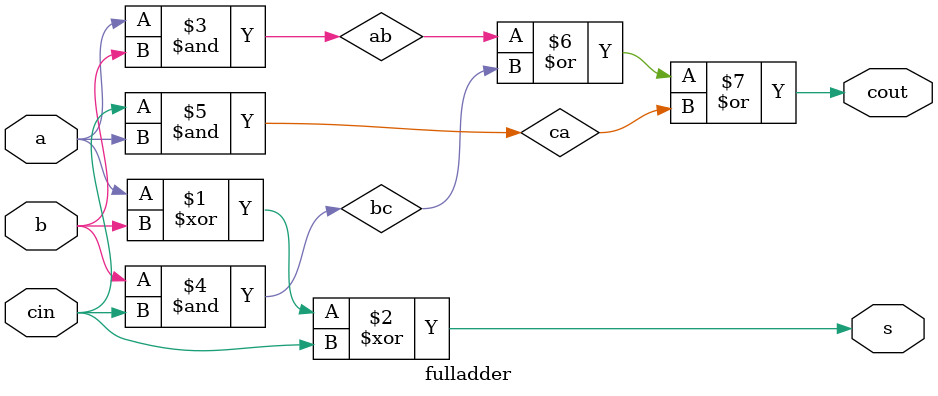
<source format=v>
`timescale 1ns / 1ps


module fulladder(
    input a,
    input b,
    input cin,
    output s,
    output cout
    );
    wire ab,bc,ca;
    assign s =a^b^cin;
    assign ab=a&b;
    assign bc=b&cin;
    assign ca= cin&a;
    assign cout=ab|bc|ca;
endmodule

</source>
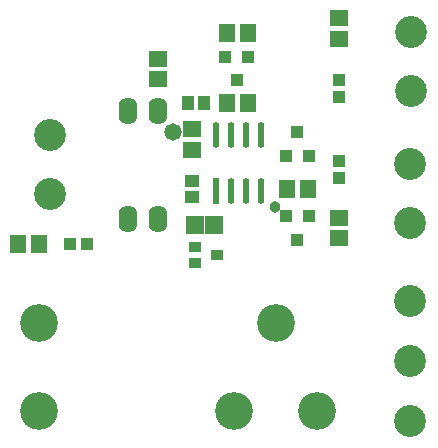
<source format=gts>
%FSDAX24Y24*%
%MOIN*%
%SFA1B1*%

%IPPOS*%
%AMD15*
4,1,8,-0.011400,0.031200,-0.011400,-0.031200,0.000000,-0.042700,0.000000,-0.042700,0.011400,-0.031200,0.011400,0.031200,0.000000,0.042700,0.000000,0.042700,-0.011400,0.031200,0.0*
1,1,0.023000,0.000000,0.031200*
1,1,0.023000,0.000000,-0.031200*
1,1,0.023000,0.000000,-0.031200*
1,1,0.023000,0.000000,0.031200*
%
%ADD14R,0.022900X0.085400*%
G04~CAMADD=15~8~0.0~0.0~854.0~229.0~115.0~0.0~15~0.0~0.0~0.0~0.0~0~0.0~0.0~0.0~0.0~0~0.0~0.0~0.0~90.0~230.0~853.0*
%ADD15D15*%
%ADD34R,0.061100X0.053300*%
%ADD35O,0.063100X0.090700*%
%ADD36R,0.047400X0.043400*%
%ADD37R,0.043400X0.047400*%
%ADD38R,0.053300X0.061100*%
%ADD39R,0.039500X0.043400*%
%ADD40R,0.039500X0.039500*%
%ADD41R,0.059200X0.063100*%
%ADD42R,0.043400X0.035600*%
%ADD43R,0.039500X0.039500*%
%ADD44C,0.106400*%
%ADD45C,0.126100*%
%ADD46C,0.038000*%
%ADD47C,0.058000*%
%LNde-130624-1*%
%LPD*%
G54D14*
X061700Y018969D03*
G54D15*
X062200Y018969D03*
X062700D03*
X063200D03*
Y020831D03*
X062700D03*
X062200D03*
X061700D03*
G54D34*
X059750Y023394D03*
Y022706D03*
X060900Y020356D03*
Y021044D03*
X065800Y024056D03*
Y024744D03*
Y018094D03*
Y017406D03*
G54D35*
X058750Y018059D03*
X059750D03*
X058750Y021641D03*
X059750D03*
G54D36*
X060900Y018769D03*
Y019300D03*
G54D37*
X061281Y021900D03*
X060750D03*
G54D38*
X062744Y021900D03*
X062056D03*
Y024250D03*
X062744D03*
X064744Y019050D03*
X064056D03*
X055100Y017200D03*
X055789D03*
G54D39*
X062750Y023450D03*
X062002D03*
X062376Y022663D03*
X064026Y020151D03*
X064774D03*
X064400Y020938D03*
X064774Y018144D03*
X064026D03*
X064400Y017356D03*
G54D40*
X065800Y022105D03*
Y022695D03*
Y019995D03*
Y019405D03*
G54D41*
X060985Y017850D03*
X061615D03*
G54D42*
X060976Y017106D03*
Y016594D03*
X061724Y016850D03*
G54D43*
X057395Y017200D03*
X056805D03*
G54D44*
X068200Y022300D03*
Y024269D03*
X068150Y019869D03*
Y017900D03*
X068154Y015300D03*
Y013300D03*
Y011300D03*
X056150Y018866D03*
Y020834D03*
G54D45*
X063675Y014590D03*
X065053Y011637D03*
X062297D03*
X055801D03*
Y014590D03*
G54D46*
X063654Y018450D03*
G54D47*
X060250Y020950D03*
M02*
</source>
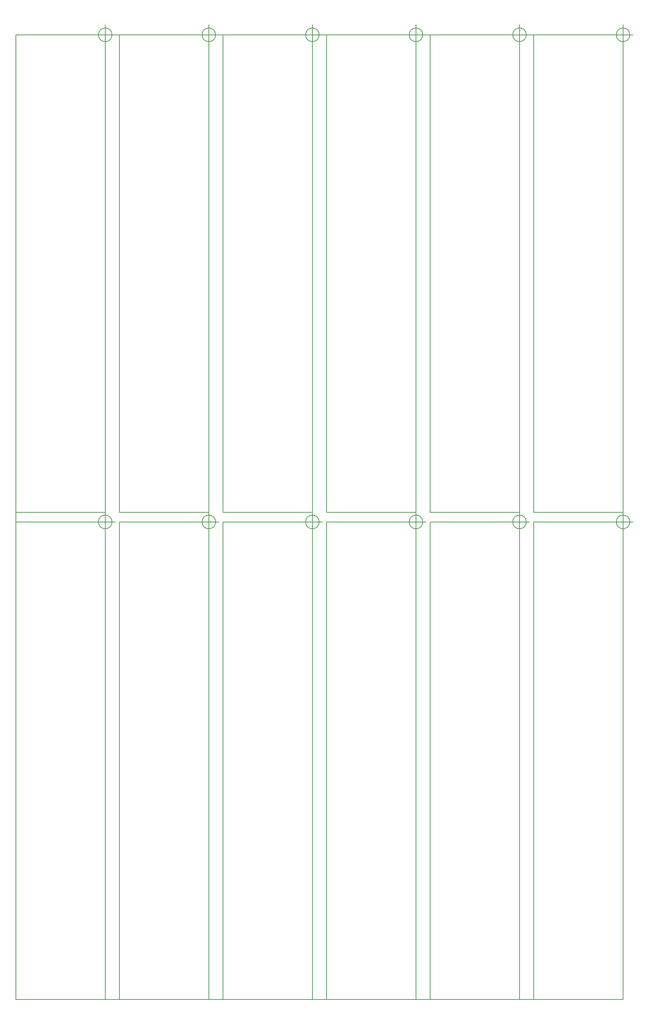
<source format=gm1>
G04 #@! TF.FileFunction,Profile,NP*
%FSLAX46Y46*%
G04 Gerber Fmt 4.6, Leading zero omitted, Abs format (unit mm)*
G04 Created by KiCad (PCBNEW 4.0.1-stable) date 10/3/2016 4:29:35 PM*
%MOMM*%
G01*
G04 APERTURE LIST*
%ADD10C,0.100000*%
%ADD11C,0.150000*%
G04 APERTURE END LIST*
D10*
D11*
X148869400Y-254152400D02*
X150825200Y-254152400D01*
X23774400Y-254152400D02*
X148869400Y-254152400D01*
X45720000Y-17780000D02*
X45720000Y-134772400D01*
X172720000Y-17780000D02*
X23774400Y-17780000D01*
X172720000Y-254152400D02*
X172720000Y-17780000D01*
X23774400Y-17780000D02*
X23774400Y-254152400D01*
X148986666Y-17780000D02*
G75*
G03X148986666Y-17780000I-1666666J0D01*
G01*
X144820000Y-17780000D02*
X149820000Y-17780000D01*
X147320000Y-15280000D02*
X147320000Y-20280000D01*
X125374400Y-134772400D02*
X125374400Y-17780000D01*
X147320000Y-134772400D02*
X125374400Y-134772400D01*
X147320000Y-17780000D02*
X147320000Y-134772400D01*
X125374400Y-17780000D02*
X147320000Y-17780000D01*
X174386666Y-17780000D02*
G75*
G03X174386666Y-17780000I-1666666J0D01*
G01*
X170220000Y-17780000D02*
X175220000Y-17780000D01*
X172720000Y-15280000D02*
X172720000Y-20280000D01*
X150774400Y-134772400D02*
X150774400Y-17780000D01*
X172720000Y-134772400D02*
X150774400Y-134772400D01*
X172720000Y-17780000D02*
X172720000Y-134772400D01*
X150774400Y-17780000D02*
X172720000Y-17780000D01*
X150774400Y-137160000D02*
X172720000Y-137160000D01*
X172720000Y-137160000D02*
X172720000Y-254152400D01*
X172720000Y-254152400D02*
X150774400Y-254152400D01*
X150774400Y-254152400D02*
X150774400Y-137160000D01*
X174386666Y-137160000D02*
G75*
G03X174386666Y-137160000I-1666666J0D01*
G01*
X170220000Y-137160000D02*
X175220000Y-137160000D01*
X172720000Y-134660000D02*
X172720000Y-139660000D01*
X125374400Y-137160000D02*
X147320000Y-137160000D01*
X147320000Y-137160000D02*
X147320000Y-254152400D01*
X147320000Y-254152400D02*
X125374400Y-254152400D01*
X125374400Y-254152400D02*
X125374400Y-137160000D01*
X148986666Y-137160000D02*
G75*
G03X148986666Y-137160000I-1666666J0D01*
G01*
X144820000Y-137160000D02*
X149820000Y-137160000D01*
X147320000Y-134660000D02*
X147320000Y-139660000D01*
X23774400Y-137160000D02*
X45720000Y-137160000D01*
X45720000Y-137160000D02*
X45720000Y-254152400D01*
X45720000Y-254152400D02*
X23774400Y-254152400D01*
X23774400Y-254152400D02*
X23774400Y-137160000D01*
X47386666Y-137160000D02*
G75*
G03X47386666Y-137160000I-1666666J0D01*
G01*
X43220000Y-137160000D02*
X48220000Y-137160000D01*
X45720000Y-134660000D02*
X45720000Y-139660000D01*
X72786666Y-137160000D02*
G75*
G03X72786666Y-137160000I-1666666J0D01*
G01*
X68620000Y-137160000D02*
X73620000Y-137160000D01*
X71120000Y-134660000D02*
X71120000Y-139660000D01*
X49174400Y-254152400D02*
X49174400Y-137160000D01*
X71120000Y-254152400D02*
X49174400Y-254152400D01*
X71120000Y-137160000D02*
X71120000Y-254152400D01*
X49174400Y-137160000D02*
X71120000Y-137160000D01*
X99974400Y-137160000D02*
X121920000Y-137160000D01*
X121920000Y-137160000D02*
X121920000Y-254152400D01*
X121920000Y-254152400D02*
X99974400Y-254152400D01*
X99974400Y-254152400D02*
X99974400Y-137160000D01*
X123586666Y-137160000D02*
G75*
G03X123586666Y-137160000I-1666666J0D01*
G01*
X119420000Y-137160000D02*
X124420000Y-137160000D01*
X121920000Y-134660000D02*
X121920000Y-139660000D01*
X98186666Y-137160000D02*
G75*
G03X98186666Y-137160000I-1666666J0D01*
G01*
X94020000Y-137160000D02*
X99020000Y-137160000D01*
X96520000Y-134660000D02*
X96520000Y-139660000D01*
X74574400Y-254152400D02*
X74574400Y-137160000D01*
X96520000Y-254152400D02*
X74574400Y-254152400D01*
X96520000Y-137160000D02*
X96520000Y-254152400D01*
X74574400Y-137160000D02*
X96520000Y-137160000D01*
X74574400Y-17780000D02*
X96520000Y-17780000D01*
X96520000Y-17780000D02*
X96520000Y-134772400D01*
X96520000Y-134772400D02*
X74574400Y-134772400D01*
X74574400Y-134772400D02*
X74574400Y-17780000D01*
X98186666Y-17780000D02*
G75*
G03X98186666Y-17780000I-1666666J0D01*
G01*
X94020000Y-17780000D02*
X99020000Y-17780000D01*
X96520000Y-15280000D02*
X96520000Y-20280000D01*
X123586666Y-17780000D02*
G75*
G03X123586666Y-17780000I-1666666J0D01*
G01*
X119420000Y-17780000D02*
X124420000Y-17780000D01*
X121920000Y-15280000D02*
X121920000Y-20280000D01*
X99974400Y-134772400D02*
X99974400Y-17780000D01*
X121920000Y-134772400D02*
X99974400Y-134772400D01*
X121920000Y-17780000D02*
X121920000Y-134772400D01*
X99974400Y-17780000D02*
X121920000Y-17780000D01*
X49174400Y-17780000D02*
X71120000Y-17780000D01*
X71120000Y-17780000D02*
X71120000Y-134772400D01*
X71120000Y-134772400D02*
X49174400Y-134772400D01*
X49174400Y-134772400D02*
X49174400Y-17780000D01*
X72786666Y-17780000D02*
G75*
G03X72786666Y-17780000I-1666666J0D01*
G01*
X68620000Y-17780000D02*
X73620000Y-17780000D01*
X71120000Y-15280000D02*
X71120000Y-20280000D01*
X47386666Y-17780000D02*
G75*
G03X47386666Y-17780000I-1666666J0D01*
G01*
X43220000Y-17780000D02*
X48220000Y-17780000D01*
X45720000Y-15280000D02*
X45720000Y-20280000D01*
X23774400Y-134772400D02*
X23774400Y-17780000D01*
X45720000Y-134772400D02*
X23774400Y-134772400D01*
X23774400Y-17780000D02*
X45720000Y-17780000D01*
M02*

</source>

=======

The answer is the lines above between the line holding "X94020000Y-17780000D02*" and the line holding "X45720000Y-17780000D01*", inclusive, each written out exactly, and no others.

X94020000Y-17780000D02*
X99020000Y-17780000D01*
X96520000Y-15280000D02*
X96520000Y-20280000D01*
X123586666Y-17780000D02*
G75*
G03X123586666Y-17780000I-1666666J0D01*
G01*
X119420000Y-17780000D02*
X124420000Y-17780000D01*
X121920000Y-15280000D02*
X121920000Y-20280000D01*
X99974400Y-134772400D02*
X99974400Y-17780000D01*
X121920000Y-134772400D02*
X99974400Y-134772400D01*
X121920000Y-17780000D02*
X121920000Y-134772400D01*
X99974400Y-17780000D02*
X121920000Y-17780000D01*
X49174400Y-17780000D02*
X71120000Y-17780000D01*
X71120000Y-17780000D02*
X71120000Y-134772400D01*
X71120000Y-134772400D02*
X49174400Y-134772400D01*
X49174400Y-134772400D02*
X49174400Y-17780000D01*
X72786666Y-17780000D02*
G75*
G03X72786666Y-17780000I-1666666J0D01*
G01*
X68620000Y-17780000D02*
X73620000Y-17780000D01*
X71120000Y-15280000D02*
X71120000Y-20280000D01*
X47386666Y-17780000D02*
G75*
G03X47386666Y-17780000I-1666666J0D01*
G01*
X43220000Y-17780000D02*
X48220000Y-17780000D01*
X45720000Y-15280000D02*
X45720000Y-20280000D01*
X23774400Y-134772400D02*
X23774400Y-17780000D01*
X45720000Y-134772400D02*
X23774400Y-134772400D01*
X23774400Y-17780000D02*
X45720000Y-17780000D01*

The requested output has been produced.